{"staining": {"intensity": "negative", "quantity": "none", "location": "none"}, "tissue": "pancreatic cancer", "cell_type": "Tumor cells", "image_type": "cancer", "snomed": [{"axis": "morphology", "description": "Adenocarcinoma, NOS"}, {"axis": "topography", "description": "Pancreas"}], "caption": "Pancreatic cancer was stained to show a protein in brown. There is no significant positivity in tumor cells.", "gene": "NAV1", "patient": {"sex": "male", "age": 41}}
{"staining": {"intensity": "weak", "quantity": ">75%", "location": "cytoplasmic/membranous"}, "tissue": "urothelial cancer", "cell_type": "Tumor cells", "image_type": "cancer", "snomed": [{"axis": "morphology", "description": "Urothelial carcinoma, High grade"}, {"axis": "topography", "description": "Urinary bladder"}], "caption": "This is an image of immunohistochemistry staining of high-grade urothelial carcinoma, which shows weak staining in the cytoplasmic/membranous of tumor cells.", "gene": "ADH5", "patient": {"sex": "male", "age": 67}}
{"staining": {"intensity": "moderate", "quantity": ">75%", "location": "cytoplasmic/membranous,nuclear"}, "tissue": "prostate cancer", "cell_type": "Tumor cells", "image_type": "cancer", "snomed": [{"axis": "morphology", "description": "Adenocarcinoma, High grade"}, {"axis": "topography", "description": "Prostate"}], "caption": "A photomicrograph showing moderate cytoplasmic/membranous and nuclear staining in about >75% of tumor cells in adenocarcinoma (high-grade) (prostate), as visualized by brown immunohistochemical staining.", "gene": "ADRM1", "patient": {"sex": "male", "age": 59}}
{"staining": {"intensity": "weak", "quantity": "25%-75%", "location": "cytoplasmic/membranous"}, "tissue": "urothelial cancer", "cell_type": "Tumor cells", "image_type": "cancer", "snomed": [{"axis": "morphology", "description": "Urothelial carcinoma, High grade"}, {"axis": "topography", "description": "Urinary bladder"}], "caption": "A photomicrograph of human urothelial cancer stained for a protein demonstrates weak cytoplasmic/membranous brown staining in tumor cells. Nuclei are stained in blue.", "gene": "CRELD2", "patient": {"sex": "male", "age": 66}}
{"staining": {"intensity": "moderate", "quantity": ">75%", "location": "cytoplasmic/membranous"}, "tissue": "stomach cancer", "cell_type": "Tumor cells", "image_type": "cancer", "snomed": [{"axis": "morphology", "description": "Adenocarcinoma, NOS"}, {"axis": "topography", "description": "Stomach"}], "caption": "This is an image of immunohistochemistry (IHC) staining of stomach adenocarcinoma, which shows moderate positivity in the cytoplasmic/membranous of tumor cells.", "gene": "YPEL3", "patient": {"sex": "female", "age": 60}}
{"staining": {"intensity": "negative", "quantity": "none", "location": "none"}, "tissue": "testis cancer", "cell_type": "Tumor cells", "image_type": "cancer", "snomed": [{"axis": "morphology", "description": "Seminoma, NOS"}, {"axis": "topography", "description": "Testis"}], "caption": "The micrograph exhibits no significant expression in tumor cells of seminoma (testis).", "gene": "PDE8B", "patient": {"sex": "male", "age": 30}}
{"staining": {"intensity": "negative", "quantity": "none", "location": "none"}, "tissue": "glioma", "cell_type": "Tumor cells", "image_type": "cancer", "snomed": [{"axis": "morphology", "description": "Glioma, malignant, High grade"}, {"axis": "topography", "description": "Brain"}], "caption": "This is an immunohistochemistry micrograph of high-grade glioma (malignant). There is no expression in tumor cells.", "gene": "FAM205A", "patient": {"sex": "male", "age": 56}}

----------------------------------------

• _To do_: What lines in the listing include the string "bladder"? Copy them out.

• _Solution to the problem_:
{"staining": {"intensity": "weak", "quantity": ">75%", "location": "cytoplasmic/membranous"}, "tissue": "urothelial cancer", "cell_type": "Tumor cells", "image_type": "cancer", "snomed": [{"axis": "morphology", "description": "Urothelial carcinoma, High grade"}, {"axis": "topography", "description": "Urinary bladder"}], "caption": "This is an image of immunohistochemistry staining of high-grade urothelial carcinoma, which shows weak staining in the cytoplasmic/membranous of tumor cells.", "gene": "ADH5", "patient": {"sex": "male", "age": 67}}
{"staining": {"intensity": "weak", "quantity": "25%-75%", "location": "cytoplasmic/membranous"}, "tissue": "urothelial cancer", "cell_type": "Tumor cells", "image_type": "cancer", "snomed": [{"axis": "morphology", "description": "Urothelial carcinoma, High grade"}, {"axis": "topography", "description": "Urinary bladder"}], "caption": "A photomicrograph of human urothelial cancer stained for a protein demonstrates weak cytoplasmic/membranous brown staining in tumor cells. Nuclei are stained in blue.", "gene": "CRELD2", "patient": {"sex": "male", "age": 66}}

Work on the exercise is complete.